**Reading text**
◆ ◆ ◆ ◆

Manganese is absorbed with about 4% efficiency from the
intestines and is carried into, and in the blood by the protein transmanganin.
Regulation of body manganese levels is controlled primarily through variable
excretion, rather than absorption.
Manganese is essential for the enzymatic incorporation of
xylose and galactose in glycoproteins. These glycoproteins are the cells
natural barrier to invading viruses and coat every cell of the human body.
Glycoproteins also make up the great majority of all secretory proteins.
Manganese and magnesium are used interchangeably in many
enzymes as cofactors. Aminopeptidases, which break down protein structure, are
secreted by the intestinal mucosal cells for digestive purposes and utilize
either magnesium or manganese as the cofactor element of their structures.
Manganese is an important constituent of activated
arginase, an enzyme found in the liver, and mediates the conversion of arginine
Manganese is a constituent of the enzyme, pyruvate
carboxylase, which plays an important role in gluconeogenesis: the conversion
of various non-carbohydrate substances into glucose for subsequent use.

◆ ◆ ◆ ◆

**Your tasks**
1. Translate this sentence from the manganese text into Spanish: "Regulation of body manganese levels is controlled primarily through variable excretion, rather than absorption."
2. Resume the manganese text, picking up after its final sentence.

**Data provided**

◆ ◆ ◆ ◆

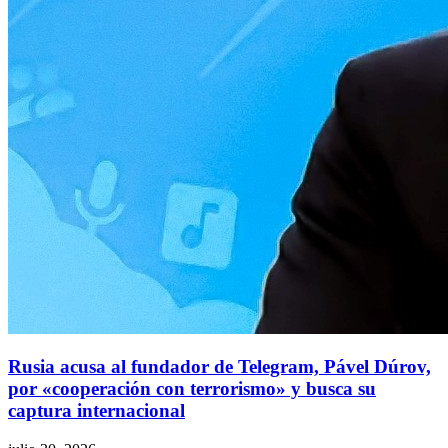
Rusia acusa al fundador de Telegram, Pável Dúrov,
por «cooperación con terrorismo» y busca su
captura internacional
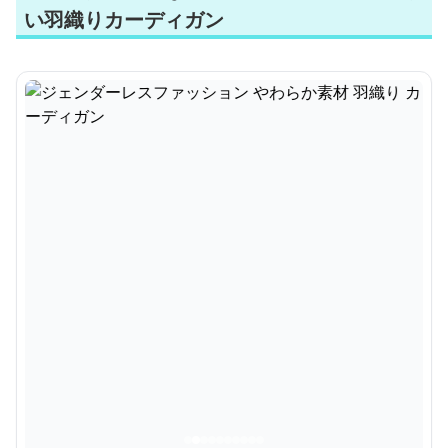
い羽織りカーディガン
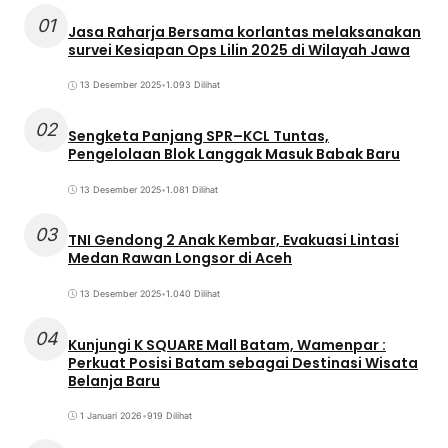
01
Jasa Raharja Bersama korlantas melaksanakan
survei Kesiapan Ops Lilin 2025 di Wilayah Jawa
13 Desember 2025
•
1.093 Dilihat
02
Sengketa Panjang SPR–KCL Tuntas,
Pengelolaan Blok Langgak Masuk Babak Baru
13 Desember 2025
•
1.081 Dilihat
03
TNI Gendong 2 Anak Kembar, Evakuasi Lintasi
Medan Rawan Longsor di Aceh
13 Desember 2025
•
1.040 Dilihat
04
Kunjungi K SQUARE Mall Batam, Wamenpar :
Perkuat Posisi Batam sebagai Destinasi Wisata
Belanja Baru
1 Januari 2026
•
919 Dilihat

◆ ◆ ◆ ◆

**Expected outputs**
1. La regulación de los niveles corporales de manganeso se controla principalmente mediante la excreción variable, más que mediante la absorción.

2.
Manganese is also involved in the transfer of high energy
phosphate groups by phosphotransferase enzymes. These enzymes are found in
various metabolic pathways, including several steps of glycolysis.
Manganese tends to activate the lipid metabolizing enzyme
lipoprotein lipase, otherwise called the "clearing factor."
Manganese seems to be important for the enzymatic
activity of glycosyltransferases, which play a vital role in mucopolysaccharide
synthesis. Impaired activity of these enzymes, due to manganese deficiencies,
can result in abnormal cartilage formation.